Ask truly open-ended questions

Such questions do not pre-determine the answers and allow room for the interviewees to respond in their own terms or language. For example, "What do you think about your English?" as opposed to "Do you think your level of English is high, medium, or low?".

Ask experience/behaviour questions before opinion/feeling questions

It is useful to ask questions about the interviewee's experience or behaviour before asking questions about his/her opinions or feelings as this helps establish a context for the interviewees to express the latter.

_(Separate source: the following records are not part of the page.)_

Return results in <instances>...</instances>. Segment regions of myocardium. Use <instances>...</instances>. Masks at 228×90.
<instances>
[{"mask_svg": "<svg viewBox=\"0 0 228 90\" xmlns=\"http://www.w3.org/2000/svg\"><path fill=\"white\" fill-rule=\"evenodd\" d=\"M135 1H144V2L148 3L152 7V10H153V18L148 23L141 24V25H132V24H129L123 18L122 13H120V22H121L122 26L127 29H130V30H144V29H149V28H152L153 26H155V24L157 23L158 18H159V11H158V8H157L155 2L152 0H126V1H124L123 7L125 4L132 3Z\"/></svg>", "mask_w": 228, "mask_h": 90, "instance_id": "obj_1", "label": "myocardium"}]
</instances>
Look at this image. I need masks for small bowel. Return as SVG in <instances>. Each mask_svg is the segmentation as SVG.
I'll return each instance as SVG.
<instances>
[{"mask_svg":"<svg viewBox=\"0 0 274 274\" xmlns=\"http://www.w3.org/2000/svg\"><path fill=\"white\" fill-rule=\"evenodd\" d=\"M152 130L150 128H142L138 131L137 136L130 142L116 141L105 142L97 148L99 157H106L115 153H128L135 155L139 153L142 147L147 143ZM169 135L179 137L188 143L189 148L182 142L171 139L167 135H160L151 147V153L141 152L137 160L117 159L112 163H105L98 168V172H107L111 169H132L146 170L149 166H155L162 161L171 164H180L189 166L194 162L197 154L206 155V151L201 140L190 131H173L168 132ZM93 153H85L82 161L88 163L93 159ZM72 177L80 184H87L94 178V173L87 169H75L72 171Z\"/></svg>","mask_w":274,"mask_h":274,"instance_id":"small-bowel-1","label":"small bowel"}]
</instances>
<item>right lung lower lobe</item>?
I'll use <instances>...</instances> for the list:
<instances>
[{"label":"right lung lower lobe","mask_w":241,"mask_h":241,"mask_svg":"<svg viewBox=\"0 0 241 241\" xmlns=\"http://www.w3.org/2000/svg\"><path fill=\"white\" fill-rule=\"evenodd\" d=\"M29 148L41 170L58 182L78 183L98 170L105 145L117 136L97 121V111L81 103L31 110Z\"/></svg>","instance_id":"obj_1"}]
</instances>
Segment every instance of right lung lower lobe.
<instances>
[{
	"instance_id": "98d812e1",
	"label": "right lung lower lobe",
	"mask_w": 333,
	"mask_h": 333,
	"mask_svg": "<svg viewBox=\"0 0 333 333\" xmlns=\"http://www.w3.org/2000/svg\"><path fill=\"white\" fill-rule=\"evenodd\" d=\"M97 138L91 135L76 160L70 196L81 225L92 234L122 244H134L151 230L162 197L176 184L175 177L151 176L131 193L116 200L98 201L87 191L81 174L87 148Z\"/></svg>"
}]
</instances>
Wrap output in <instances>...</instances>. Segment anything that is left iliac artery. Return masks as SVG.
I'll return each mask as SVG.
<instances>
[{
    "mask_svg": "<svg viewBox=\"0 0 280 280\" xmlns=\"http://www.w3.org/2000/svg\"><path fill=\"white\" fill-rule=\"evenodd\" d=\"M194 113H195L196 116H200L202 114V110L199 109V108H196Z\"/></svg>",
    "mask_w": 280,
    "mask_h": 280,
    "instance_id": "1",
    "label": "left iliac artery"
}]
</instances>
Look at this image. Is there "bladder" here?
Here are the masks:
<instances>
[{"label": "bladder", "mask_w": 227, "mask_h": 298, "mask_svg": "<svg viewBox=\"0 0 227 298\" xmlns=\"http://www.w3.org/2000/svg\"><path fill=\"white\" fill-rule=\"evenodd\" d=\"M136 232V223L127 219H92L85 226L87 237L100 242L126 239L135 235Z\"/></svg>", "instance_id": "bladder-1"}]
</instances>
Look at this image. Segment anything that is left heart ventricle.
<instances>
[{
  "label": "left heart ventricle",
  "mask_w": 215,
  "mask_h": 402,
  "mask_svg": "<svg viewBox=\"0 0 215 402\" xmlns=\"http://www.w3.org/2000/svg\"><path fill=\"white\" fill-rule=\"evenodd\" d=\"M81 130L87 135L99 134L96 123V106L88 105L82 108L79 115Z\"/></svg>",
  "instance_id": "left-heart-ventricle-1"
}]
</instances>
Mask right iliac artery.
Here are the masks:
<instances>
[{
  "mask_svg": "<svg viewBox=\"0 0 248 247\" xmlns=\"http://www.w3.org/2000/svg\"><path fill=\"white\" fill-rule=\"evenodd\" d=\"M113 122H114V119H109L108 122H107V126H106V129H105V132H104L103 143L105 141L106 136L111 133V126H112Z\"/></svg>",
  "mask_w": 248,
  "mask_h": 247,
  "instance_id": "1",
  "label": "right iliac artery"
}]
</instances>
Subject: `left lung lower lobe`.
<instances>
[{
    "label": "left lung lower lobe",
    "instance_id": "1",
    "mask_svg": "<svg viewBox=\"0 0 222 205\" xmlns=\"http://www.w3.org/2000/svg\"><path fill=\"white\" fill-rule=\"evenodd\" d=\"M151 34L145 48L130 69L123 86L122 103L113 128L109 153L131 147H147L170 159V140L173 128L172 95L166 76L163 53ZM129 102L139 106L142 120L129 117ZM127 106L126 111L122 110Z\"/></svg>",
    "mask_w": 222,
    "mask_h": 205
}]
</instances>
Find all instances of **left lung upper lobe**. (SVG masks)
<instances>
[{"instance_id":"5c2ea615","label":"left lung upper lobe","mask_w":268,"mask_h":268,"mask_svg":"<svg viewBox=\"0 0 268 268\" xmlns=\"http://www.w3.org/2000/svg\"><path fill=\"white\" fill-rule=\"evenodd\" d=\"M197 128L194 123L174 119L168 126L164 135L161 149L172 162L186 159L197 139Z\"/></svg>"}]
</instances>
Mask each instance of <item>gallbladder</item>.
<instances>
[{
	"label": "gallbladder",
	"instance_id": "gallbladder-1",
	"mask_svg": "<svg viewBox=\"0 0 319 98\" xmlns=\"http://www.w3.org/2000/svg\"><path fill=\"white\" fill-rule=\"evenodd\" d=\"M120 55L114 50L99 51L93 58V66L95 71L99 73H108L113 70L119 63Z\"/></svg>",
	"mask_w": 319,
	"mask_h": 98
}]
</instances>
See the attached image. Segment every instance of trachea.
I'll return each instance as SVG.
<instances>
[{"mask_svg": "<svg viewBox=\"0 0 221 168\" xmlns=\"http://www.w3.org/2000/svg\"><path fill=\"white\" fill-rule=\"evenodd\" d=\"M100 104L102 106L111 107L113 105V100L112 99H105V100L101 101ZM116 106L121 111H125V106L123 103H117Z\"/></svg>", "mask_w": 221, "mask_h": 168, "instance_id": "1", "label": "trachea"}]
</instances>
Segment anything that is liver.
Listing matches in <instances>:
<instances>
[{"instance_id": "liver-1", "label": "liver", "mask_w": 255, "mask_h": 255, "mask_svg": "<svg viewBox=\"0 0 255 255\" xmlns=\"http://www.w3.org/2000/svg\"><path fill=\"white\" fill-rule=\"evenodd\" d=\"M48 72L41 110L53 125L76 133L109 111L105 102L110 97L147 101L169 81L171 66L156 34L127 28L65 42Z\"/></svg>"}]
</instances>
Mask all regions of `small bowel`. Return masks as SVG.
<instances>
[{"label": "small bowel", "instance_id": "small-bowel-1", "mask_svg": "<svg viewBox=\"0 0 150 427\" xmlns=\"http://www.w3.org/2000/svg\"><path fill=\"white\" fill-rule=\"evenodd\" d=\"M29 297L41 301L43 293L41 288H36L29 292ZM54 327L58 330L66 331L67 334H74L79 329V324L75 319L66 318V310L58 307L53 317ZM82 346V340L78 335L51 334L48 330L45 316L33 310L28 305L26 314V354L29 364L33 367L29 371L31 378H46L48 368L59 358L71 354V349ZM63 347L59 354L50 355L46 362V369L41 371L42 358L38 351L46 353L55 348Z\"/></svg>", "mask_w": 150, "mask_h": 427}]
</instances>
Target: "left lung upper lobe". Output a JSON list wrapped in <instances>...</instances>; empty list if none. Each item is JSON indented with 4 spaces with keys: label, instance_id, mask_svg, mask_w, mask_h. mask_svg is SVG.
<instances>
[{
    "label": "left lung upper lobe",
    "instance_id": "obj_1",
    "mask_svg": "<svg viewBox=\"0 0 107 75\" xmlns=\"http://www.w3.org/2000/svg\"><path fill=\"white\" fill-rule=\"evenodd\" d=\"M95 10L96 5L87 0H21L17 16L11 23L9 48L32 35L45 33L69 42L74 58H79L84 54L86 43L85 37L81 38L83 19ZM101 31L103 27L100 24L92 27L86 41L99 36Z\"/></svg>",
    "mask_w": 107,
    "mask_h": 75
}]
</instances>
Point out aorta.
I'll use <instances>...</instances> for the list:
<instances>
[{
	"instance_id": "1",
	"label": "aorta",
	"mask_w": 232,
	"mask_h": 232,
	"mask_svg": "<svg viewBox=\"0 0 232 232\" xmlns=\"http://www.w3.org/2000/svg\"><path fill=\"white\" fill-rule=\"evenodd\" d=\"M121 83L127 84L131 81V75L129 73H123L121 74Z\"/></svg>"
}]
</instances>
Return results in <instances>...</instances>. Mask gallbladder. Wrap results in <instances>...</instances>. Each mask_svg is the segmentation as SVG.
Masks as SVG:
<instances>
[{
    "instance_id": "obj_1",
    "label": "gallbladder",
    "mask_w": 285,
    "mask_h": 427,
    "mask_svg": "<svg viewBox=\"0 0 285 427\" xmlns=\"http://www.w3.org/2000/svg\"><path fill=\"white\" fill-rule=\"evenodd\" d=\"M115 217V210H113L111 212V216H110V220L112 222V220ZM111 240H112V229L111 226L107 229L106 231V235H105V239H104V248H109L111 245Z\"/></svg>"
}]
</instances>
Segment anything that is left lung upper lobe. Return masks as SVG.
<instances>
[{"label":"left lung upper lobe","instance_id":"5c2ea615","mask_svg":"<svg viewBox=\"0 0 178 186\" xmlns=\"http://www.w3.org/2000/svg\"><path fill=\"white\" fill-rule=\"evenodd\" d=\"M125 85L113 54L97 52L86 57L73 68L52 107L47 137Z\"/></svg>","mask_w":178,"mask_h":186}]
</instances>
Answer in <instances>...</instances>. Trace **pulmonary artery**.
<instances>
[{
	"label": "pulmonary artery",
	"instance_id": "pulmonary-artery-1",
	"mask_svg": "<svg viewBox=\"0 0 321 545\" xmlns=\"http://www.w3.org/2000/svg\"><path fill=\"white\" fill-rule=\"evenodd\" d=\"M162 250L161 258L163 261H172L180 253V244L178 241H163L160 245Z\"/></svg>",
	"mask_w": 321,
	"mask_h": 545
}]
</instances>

For example, the interviewer could ask "What happened?" before "How do you feel about this issue?".

Sequence the questions in an appropriate manner

This refers to the use of a special kind of questioning technique called ‘funnelling’, which means asking from general (big picture) to the specific details, from broad to narrow. 

Probe and follow-up questions

The purpose of probing is to deepen the response to a question, to increase the richness of the data being obtained, and to give cues to the interviewee about the level of response that is desired. This can be done through direct questioning of what the interviewee just said - for example, "Could you elaborate more on that?" and "Can you give a more detailed description of what happened?".

Interpret questions

Throughout the interview, the interviewer should clarify and extend the meanings of the interviewee’s statements to avoid misinterpretations on their part. For example, the interviewer may use questions like ‘Is it correct that you feel that……?" and "Does the expression….. cover what you have just expressed?".

Avoid sensitive questions

Avoid deep questions which may irritate the interviewees, possibly resulting in an interruption of the interview.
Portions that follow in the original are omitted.